Tonici e cordiali: un altro Giro di storie
Bombe e bombardini al Giro d'Italia
Dalle uova di Alfredo Binda allo zabaione di Hermann van Springel, passando per il Vov inventato a Padova
Uova e ciclismo è un solido e felice connubio fin dai tempi in cui Alfredo Binda – era il 1926 ed era, a dire il vero non un Giro d’Italia ma un Giro di Lombardia piovosissimo come questo Giro 2024 – tagliò traguardo da solo lasciando gli avversari a distanze da sveglia: il secondo e il terzo, per la precisione, Antonio Negrini ed Ermanno Vallazza, giunsero a 29 minuti. Un minuto in più del numero di uova fresche che il Trombettiere di Cittiglio si era bevuto durante il percorso. "Un colpetto al guscio sul manubrio e giù, a succhiare tutto insieme tuorlo e albume. Quando ero in fuga non avevo mica tempo di addentare panini…", spiegava anni dopo uno che i Giri li vinceva a mani basse, proprio come il Tadej. E chissà se, di questo passo, non arriverà pure il giorno che gli organizzatori della Corsa rosa pagheranno l’implacabile ciuffettino sloveno pur che non prenda parte alla gara… (non credo: lo pagheranno ancora di più e faranno dire ai venditori di pentole del carrozzone che il Giro è la più bella corsa del mondo).

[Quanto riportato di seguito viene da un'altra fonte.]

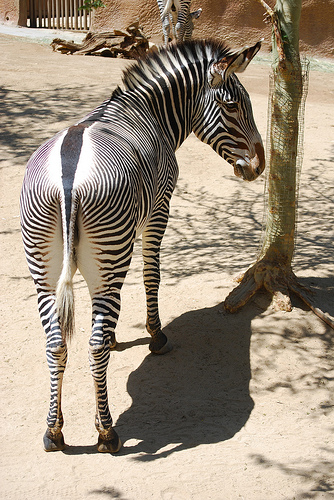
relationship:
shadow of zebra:
[104, 268, 280, 465] [13, 26, 278, 455]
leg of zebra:
[132, 208, 179, 357] [13, 26, 278, 455]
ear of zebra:
[229, 38, 266, 84] [13, 26, 278, 455]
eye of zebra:
[222, 99, 239, 111] [13, 26, 278, 455]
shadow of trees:
[255, 431, 332, 499] [249, 15, 326, 323]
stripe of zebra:
[60, 93, 114, 254] [13, 26, 278, 455]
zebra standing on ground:
[13, 26, 278, 455] [2, 32, 332, 498]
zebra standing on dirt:
[13, 26, 278, 455] [1, 30, 328, 498]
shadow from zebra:
[60, 239, 292, 462] [13, 26, 278, 455]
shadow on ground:
[87, 477, 128, 499] [2, 32, 332, 498]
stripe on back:
[60, 87, 113, 266] [31, 98, 155, 193]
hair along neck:
[115, 37, 227, 94] [101, 41, 218, 146]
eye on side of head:
[222, 99, 239, 111] [191, 40, 271, 180]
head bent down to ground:
[169, 10, 201, 45] [2, 32, 332, 498]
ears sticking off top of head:
[213, 34, 262, 89] [190, 39, 268, 194]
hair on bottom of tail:
[55, 277, 76, 344] [45, 200, 88, 338]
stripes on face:
[203, 82, 258, 150] [195, 59, 275, 181]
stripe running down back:
[60, 93, 114, 254] [49, 90, 151, 226]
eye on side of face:
[220, 99, 245, 116] [192, 48, 277, 184]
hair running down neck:
[115, 37, 227, 94] [122, 39, 202, 154]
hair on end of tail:
[51, 281, 76, 341] [54, 181, 81, 344]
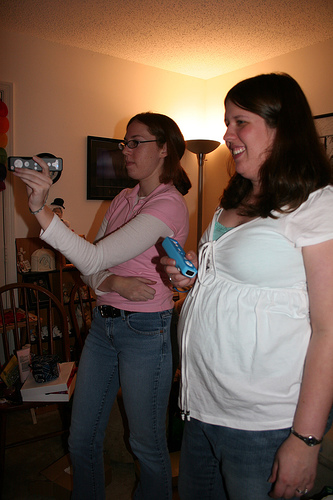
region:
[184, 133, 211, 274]
a long floor lamp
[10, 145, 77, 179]
a black video game controller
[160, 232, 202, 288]
a blue video game controller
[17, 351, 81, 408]
a white cardboard box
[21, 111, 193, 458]
a young girl in a pink shirt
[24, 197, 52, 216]
bracelet on the girl in pink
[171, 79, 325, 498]
a young woman in a white shirt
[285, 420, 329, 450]
a watch on the woman in white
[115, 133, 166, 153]
glasses on the woman in pink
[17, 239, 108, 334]
wooden shelves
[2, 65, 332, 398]
two people playing video games.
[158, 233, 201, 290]
person holding blue wii remote.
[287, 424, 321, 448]
woman wearing a bracelet.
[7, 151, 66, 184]
the remote is black.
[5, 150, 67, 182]
person holding a remote.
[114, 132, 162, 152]
glasses on woman's face.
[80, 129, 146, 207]
the tv is black.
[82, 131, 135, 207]
the tv is off.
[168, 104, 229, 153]
the light is on.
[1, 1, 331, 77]
the ceiling is white.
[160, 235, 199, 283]
baby blue game controller in womans hand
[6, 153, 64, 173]
gray game controller in competitors hand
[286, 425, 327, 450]
silver watch on wrist of woman playing video game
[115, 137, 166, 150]
glasses on face of woman playing video game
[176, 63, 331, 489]
pregant woman playing video game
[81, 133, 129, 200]
picture hanging on wall in living room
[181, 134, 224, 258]
floor lamp in the corner of the room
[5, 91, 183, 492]
woman playing video game with friend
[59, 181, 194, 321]
the woman is wearing a pink and white top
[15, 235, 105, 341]
a curio cabinet next to the door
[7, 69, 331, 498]
two women playing a video game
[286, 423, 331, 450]
watch on woman's wrist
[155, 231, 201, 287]
blue Wii remote in woman's hand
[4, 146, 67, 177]
grey Wii remote in woman's hand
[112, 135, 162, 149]
glasses on a woman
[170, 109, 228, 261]
illuminated light in a corner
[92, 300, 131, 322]
black belt on a woman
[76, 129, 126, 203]
picture on a wall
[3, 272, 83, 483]
wooden chair on a floor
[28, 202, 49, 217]
bracelet on woman's wrist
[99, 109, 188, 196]
a woman wearing glasses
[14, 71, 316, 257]
two woman holding game controllers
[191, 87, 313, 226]
a woman with brown hair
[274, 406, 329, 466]
a woman wearing a watch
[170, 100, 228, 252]
a tall lamp in the corner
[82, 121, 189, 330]
a woman wearing a black belt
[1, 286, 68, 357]
a wooden chair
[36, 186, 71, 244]
a doll sitting on a shelf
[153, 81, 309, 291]
a woman holding a blue controller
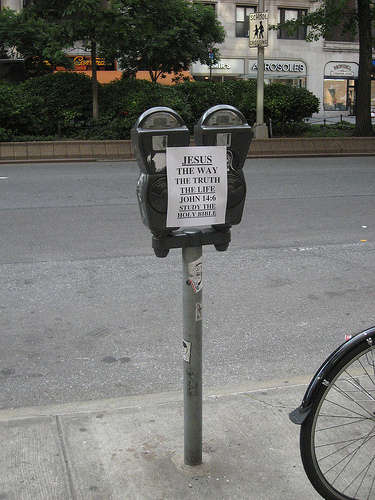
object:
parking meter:
[132, 101, 252, 462]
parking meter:
[130, 102, 196, 259]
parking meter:
[197, 102, 253, 253]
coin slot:
[153, 134, 170, 152]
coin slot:
[215, 132, 231, 150]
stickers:
[181, 255, 206, 371]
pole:
[182, 245, 204, 470]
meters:
[131, 106, 250, 259]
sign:
[164, 145, 229, 229]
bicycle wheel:
[289, 324, 374, 499]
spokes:
[316, 353, 374, 499]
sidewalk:
[0, 380, 374, 497]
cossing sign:
[248, 11, 271, 51]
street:
[0, 157, 372, 407]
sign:
[247, 8, 270, 48]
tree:
[0, 1, 221, 121]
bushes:
[0, 75, 323, 140]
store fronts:
[0, 1, 375, 116]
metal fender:
[286, 323, 373, 426]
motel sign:
[323, 59, 362, 80]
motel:
[305, 0, 371, 127]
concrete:
[0, 0, 375, 500]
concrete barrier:
[0, 138, 375, 161]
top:
[131, 103, 258, 141]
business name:
[65, 53, 120, 70]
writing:
[173, 156, 222, 218]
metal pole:
[255, 46, 270, 139]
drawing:
[254, 20, 267, 43]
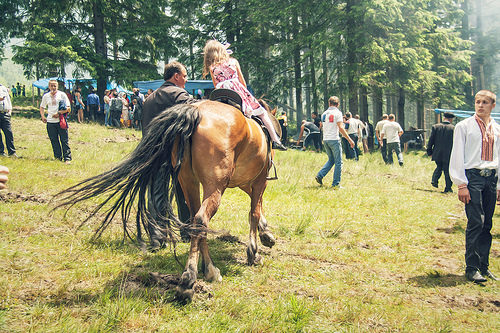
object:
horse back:
[184, 99, 267, 144]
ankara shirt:
[39, 90, 72, 123]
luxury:
[446, 113, 499, 190]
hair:
[200, 39, 231, 81]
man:
[139, 60, 202, 253]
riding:
[40, 38, 286, 306]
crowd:
[0, 37, 500, 282]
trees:
[0, 0, 183, 118]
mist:
[0, 0, 500, 160]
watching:
[71, 83, 87, 124]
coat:
[139, 78, 199, 143]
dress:
[206, 56, 266, 120]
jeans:
[314, 140, 341, 189]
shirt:
[320, 105, 343, 141]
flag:
[327, 114, 334, 124]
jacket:
[426, 121, 456, 163]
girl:
[200, 38, 291, 152]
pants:
[462, 168, 500, 276]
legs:
[244, 173, 269, 253]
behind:
[170, 105, 227, 185]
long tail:
[41, 102, 222, 255]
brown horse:
[40, 99, 276, 304]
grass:
[0, 115, 500, 332]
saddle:
[207, 88, 272, 142]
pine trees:
[344, 0, 439, 131]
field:
[0, 116, 500, 333]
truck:
[131, 80, 213, 98]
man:
[447, 88, 500, 280]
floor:
[0, 114, 500, 333]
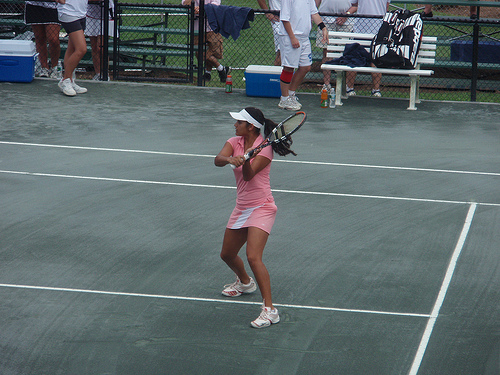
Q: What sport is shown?
A: Tennis.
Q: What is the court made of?
A: Concrete.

In quegli stessi anni, il ciclista romagnolo Michele Gordini, detto Bucàza, alle uova preferiva lo zabaione. I risultati erano infinitamente più modesti di quelli dell’Alfredo Pigliatutto, ma sbattere sedici uova in un litro di sangiovese lo rendeva un ciclista se non più forte sicuramente più felice. Altra prova dell’energetica felicità del Gordini da Cotignola il fatto che mise al mondo 17 figli, sei dal primo matrimonio, undici dal secondo. All’epoca il regime fascista, come a tutti i seminatori di italiani, gli fu riconoscente e gli assegnò in premio mille lire, che non venne però mai riscosse dal prolifico ciclista, dicono le fonti, "per orgoglio politico". Mica tutti i romagnoli son nati a Predappio.

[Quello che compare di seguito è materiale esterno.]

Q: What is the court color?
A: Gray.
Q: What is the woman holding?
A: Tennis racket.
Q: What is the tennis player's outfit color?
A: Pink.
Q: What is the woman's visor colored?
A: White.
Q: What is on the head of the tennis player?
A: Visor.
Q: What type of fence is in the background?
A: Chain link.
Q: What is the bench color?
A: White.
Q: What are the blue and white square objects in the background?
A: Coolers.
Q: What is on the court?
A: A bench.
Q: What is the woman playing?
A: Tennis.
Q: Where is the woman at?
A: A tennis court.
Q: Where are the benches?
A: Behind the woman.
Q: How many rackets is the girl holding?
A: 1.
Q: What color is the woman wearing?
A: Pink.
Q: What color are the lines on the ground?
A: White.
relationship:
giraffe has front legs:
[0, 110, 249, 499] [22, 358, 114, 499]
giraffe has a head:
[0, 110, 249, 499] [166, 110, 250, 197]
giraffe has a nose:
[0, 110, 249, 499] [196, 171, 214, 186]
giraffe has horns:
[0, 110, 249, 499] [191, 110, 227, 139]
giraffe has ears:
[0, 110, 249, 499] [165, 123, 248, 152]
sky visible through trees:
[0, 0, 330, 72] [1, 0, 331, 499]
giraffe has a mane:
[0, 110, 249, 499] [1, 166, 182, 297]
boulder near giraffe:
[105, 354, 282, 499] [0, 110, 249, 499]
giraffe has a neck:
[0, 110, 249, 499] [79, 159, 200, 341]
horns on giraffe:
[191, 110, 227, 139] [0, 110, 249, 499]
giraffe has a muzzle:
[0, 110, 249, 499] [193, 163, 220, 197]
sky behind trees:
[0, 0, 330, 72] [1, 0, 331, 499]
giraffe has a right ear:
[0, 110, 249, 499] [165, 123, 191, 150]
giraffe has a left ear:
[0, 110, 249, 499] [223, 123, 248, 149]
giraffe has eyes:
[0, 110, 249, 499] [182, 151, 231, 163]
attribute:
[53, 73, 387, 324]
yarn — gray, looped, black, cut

Pare che per lo zabaione avesse un debole Hermann van Springel, gran bel corridore fiammingo dalla lunga e vincente carriera: tra il 1965 e il 1981 cinque tappe (e una maglia verde) al Tour, un Giro di Lombardia - 42 anni dopo quello vinto da Binda -, ma anche una Gand-Wevelgem, un’Omloop Het Volk e una Parigi-Tours. E, per restare nel campo moderatamente alcolico, vincitore nel 1968 del Super Prestige Pernod, una speciale classifica a punti che premiava il corridore più regolare della stagione internazionale.

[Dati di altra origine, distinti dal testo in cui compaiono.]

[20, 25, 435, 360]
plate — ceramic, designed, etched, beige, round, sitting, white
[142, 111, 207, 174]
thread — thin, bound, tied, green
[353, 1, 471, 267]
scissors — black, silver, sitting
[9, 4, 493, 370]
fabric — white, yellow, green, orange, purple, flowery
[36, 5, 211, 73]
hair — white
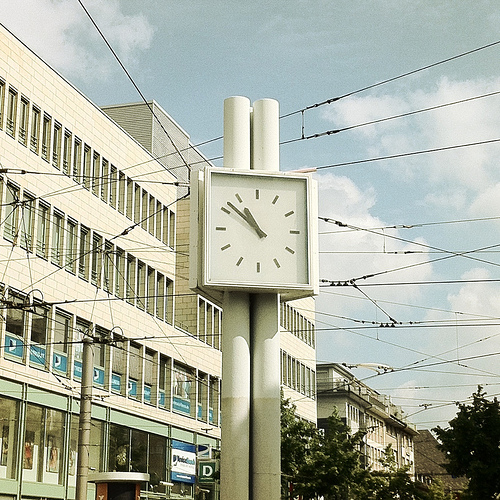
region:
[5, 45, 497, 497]
City block with many overhead power lines and a clock tower.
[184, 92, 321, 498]
Modern white street clock tower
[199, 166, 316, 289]
White analog clock face displaying time of 10:52.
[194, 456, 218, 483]
White capital letter D on sign.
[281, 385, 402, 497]
Green trees in city street environment.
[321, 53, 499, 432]
Numerous overhead power lines over street against cloudy sky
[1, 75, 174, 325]
Two floors of many crowded building windows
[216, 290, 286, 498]
Round, white, pipe-like clock tower pole supports.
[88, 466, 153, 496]
Building street level entry door overhanging awning.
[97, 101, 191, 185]
Cube-like construction on top of building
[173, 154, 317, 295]
A clock on the pole.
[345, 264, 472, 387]
Wires in the sky.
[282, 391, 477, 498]
Trees in front of the building.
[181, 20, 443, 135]
The sky is clear and blue.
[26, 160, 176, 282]
Windows on the building.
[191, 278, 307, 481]
The pole has a clock on it.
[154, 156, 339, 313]
The clock is white.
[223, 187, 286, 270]
The numbers on the clock is black.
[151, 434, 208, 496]
A blue and white sign on the window.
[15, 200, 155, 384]
Wires in front of the building.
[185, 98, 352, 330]
white clock on two white poles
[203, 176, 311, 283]
clock has black markings for hours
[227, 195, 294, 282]
two black hands on clock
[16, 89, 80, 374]
grey blinds in windows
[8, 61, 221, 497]
building is off white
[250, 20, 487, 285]
sky is blue with few clouds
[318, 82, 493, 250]
clouds in sky are thin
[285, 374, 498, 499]
few trees to right of building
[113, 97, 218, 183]
tall and grey roof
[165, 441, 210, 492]
blue and white sign on building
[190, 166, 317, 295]
white clock with black number markings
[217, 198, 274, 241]
black small and big hand of clock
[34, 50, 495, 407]
power lines running behind block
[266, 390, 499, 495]
two trees behind clock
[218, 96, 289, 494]
white poles clocks are attached to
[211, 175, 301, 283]
black markings on white clock face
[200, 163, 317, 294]
white frame of clock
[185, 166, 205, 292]
edge of clock on other side of poles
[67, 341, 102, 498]
utility pole with black power lines attached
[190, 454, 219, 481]
white letter D on green sign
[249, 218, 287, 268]
part of a clock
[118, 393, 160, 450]
part of a window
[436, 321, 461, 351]
part of a cloud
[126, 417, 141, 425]
part of a window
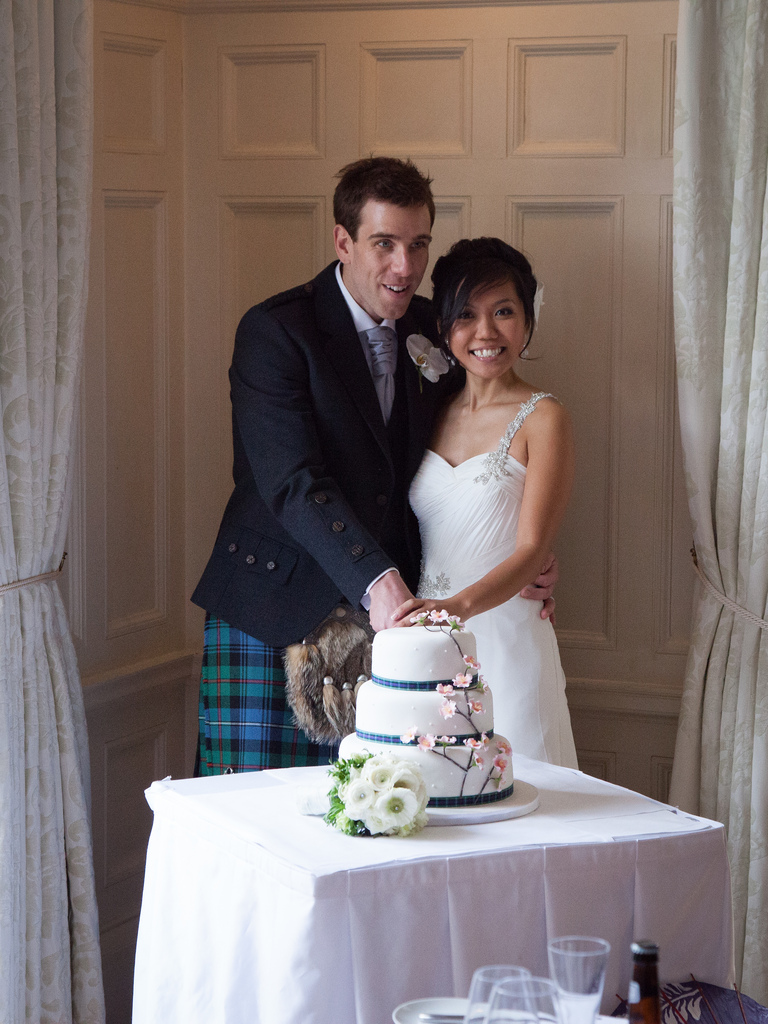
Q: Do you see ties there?
A: Yes, there is a tie.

Gordini e Van Springel sarebbero stati per sempre grati a Gian Battista Pezziol, pasticcere padovano di metà Ottocento. Nel suo laboratorio si produceva torrone, per il quale servono solamente gli albumi delle uova. Con tutti quei tuorli che gli avanzavano decise di inventarsi un liquore mischiando marsala, alcol e zucchero. Nacque così nel 1845 il Vov, anzi il Vovi, primo nome commerciale del prodotto. Non che fosse originalissimo: vovi in Veneto sono le uova. Ma il rapido successo del liquore – lodato dalla corte di Vienna come testimonia un brevetto rilasciato con tanto di aquila bicefala e premiato a fiere ed esposizioni del tempo – lo condusse fuori dai confini regionali e con più spiccia incisività nominale perse la sillaba finale. Le sue virtù energizzanti e ricostituenti nel secolo seguente gli valsero l’adozione da parte degli eserciti al fronte, con il nuovo acronimo di VAV, Vino Alimento Vigoroso, ma anche infinite imitazioni. Prima fra tutte, a partire dal 1946, lo Zabov prodotto dalla distilleria Moccia di Ferrara che ne modificò la ricetta ricorrendo al brandy al posto del marsale e che, negli anni Sessanta, comparve per alcuni anni tra gli sponsor del Giro d’Italia.
Una particolare declinazione di bevande energetiche a base di uova, o zabaione, è il bombardino, una sorta di cocktail energetico nato sulle piste da sci in cui sono presenti, a seconda delle zone di cui viene servito, caffè, brandy o whisky e decorato con panna. Pare che i primi a servirlo per rigenerare gli sciatori infreddoliti e spossati siano stati quelli della baita del Mottolino, sopra Livigno, che proprio quest’anno ha visto arrivare sulle sue ripide rampe i girini arrancanti. Tutti, tranne Tadej, ovviamente. Anzi: vovviamente.